1. A computer-assisted method for evaluating immunogenicity of protein sequences using a protein large language model, characterized by:
establishing a predictive scoring model for the humanness score of protein sequences using a deep learning neural network, including a protein large language model, based on data from a model training dataset comprising various human and non-human species protein sequence information.
obtaining protein sequences and processing them into peptide chains of a preset length using a dynamic window method.
importing these peptide chains into the protein large language model for scoring each chain's humanness score, thereby evaluating their immunogenicity.
2. The method according to claim 1, further characterized by:
storing peptide chains whose humanness score, as determined by the protein large language model, are smaller than or equal to a first preset threshold; and/or
marking cutting sites on the protein sequence where the humanness scores are smaller than or equal to a first preset threshold.
3. The method according to claim 1, wherein obtaining protein sequences includes translating protein sequences into FASTA format files and importing these files into the protein large language model through tokenization.
4. The method according to claim 1, where the data of the model training dataset is processed through the protein large language model.
5. The method according to claim 1, wherein the protein large language model is part of a unsupervised deep learning model, which is integrated with a combination of supervised learning models including CNN, RNN, GNN, VAE and Transformer models, all tailored for analyzing protein sequences.

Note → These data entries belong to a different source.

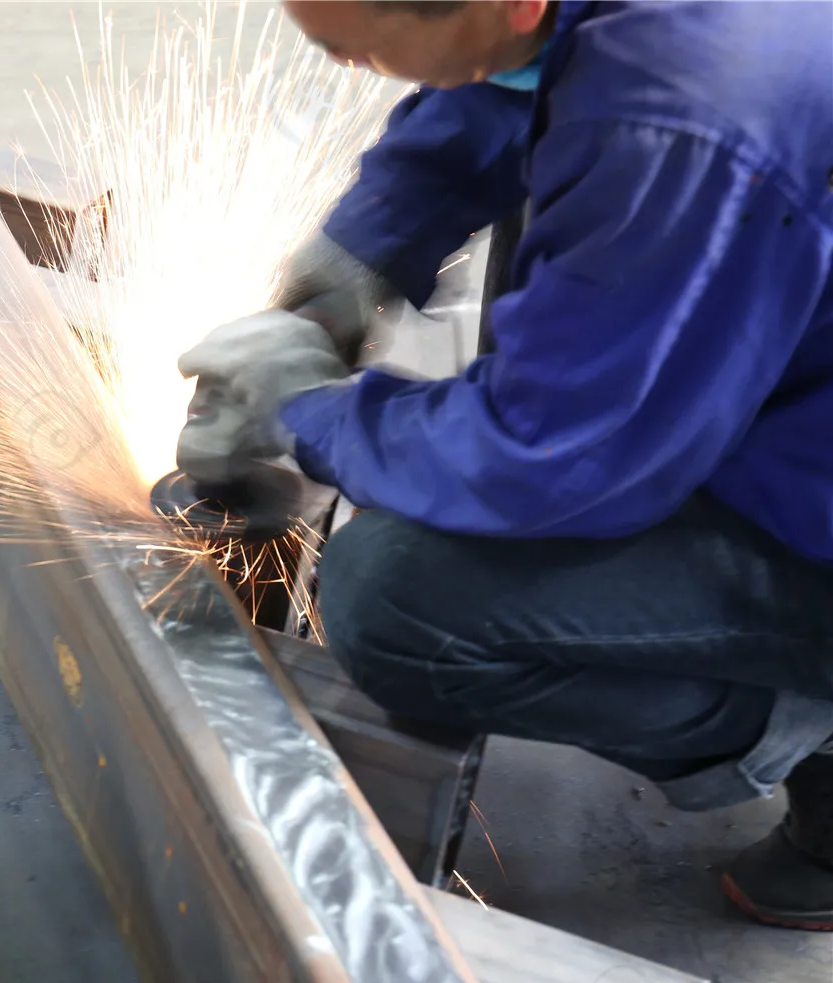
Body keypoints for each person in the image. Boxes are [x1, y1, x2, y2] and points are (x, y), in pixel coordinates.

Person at [173, 0, 833, 930]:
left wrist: (310, 411)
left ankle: (815, 732)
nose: (347, 64)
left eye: (353, 47)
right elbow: (500, 87)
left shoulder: (682, 122)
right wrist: (360, 254)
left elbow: (555, 455)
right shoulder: (580, 34)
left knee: (398, 598)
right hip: (788, 385)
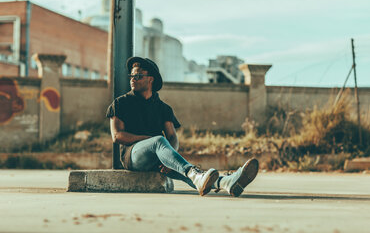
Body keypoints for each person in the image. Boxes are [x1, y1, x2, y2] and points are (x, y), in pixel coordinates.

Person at [106, 56, 259, 197]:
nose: (133, 79)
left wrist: (169, 159)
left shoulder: (163, 108)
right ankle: (195, 173)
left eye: (138, 76)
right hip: (132, 157)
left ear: (150, 79)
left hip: (159, 156)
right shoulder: (121, 103)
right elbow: (117, 136)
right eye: (131, 76)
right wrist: (151, 140)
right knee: (160, 142)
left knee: (182, 170)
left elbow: (172, 137)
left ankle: (226, 182)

6. A computer-assisted method for modifying immunogenicity of protein sequences using a protein large language model, characterized by:
implementing the method for evaluating immunogenicity as described in claims 1 to 5;
identifying, via the protein large language model that includes CNN, RNN, GNN, VAE and Transformer models, peptide chains whose humanness scores are smaller than or equal to a second preset threshold;
performing all possible single-point virtual mutations on these identified peptide chains to generate a set of modified peptide chains;
scoring the humanness score of each modified peptide chain using the protein large language model that includes CNN, RNN, GNN, VAE and Transformer models; and
selecting modified peptide chains whose humanness scores are more than the second preset threshold.
7. A computer system for evaluating and/or modifying immunogenicity of protein sequences, characterized by including a processor and a memory connected to the processor, wherein the memory stores a program executable by the processor to implement the method for evaluating and/or modifying immunogenicity using a protein large language model, as described in any one of claims 1 to 6, wherein the protein large language model followed by a combination of CNN, RNN, GNN, VAE and Transformer models for comprehensive protein sequence analysis.
8. A computer-readable storage medium, characterized by storing a computer program, which, when executed by a processor, implements the method for evaluating and/or modifying immunogenicity of protein sequences using a protein large language model, according to any one of claims 1 to 6, wherein the protein large language model includes CNN, RNN, GNN, VAE and Transformer models as part of its deep learning architecture.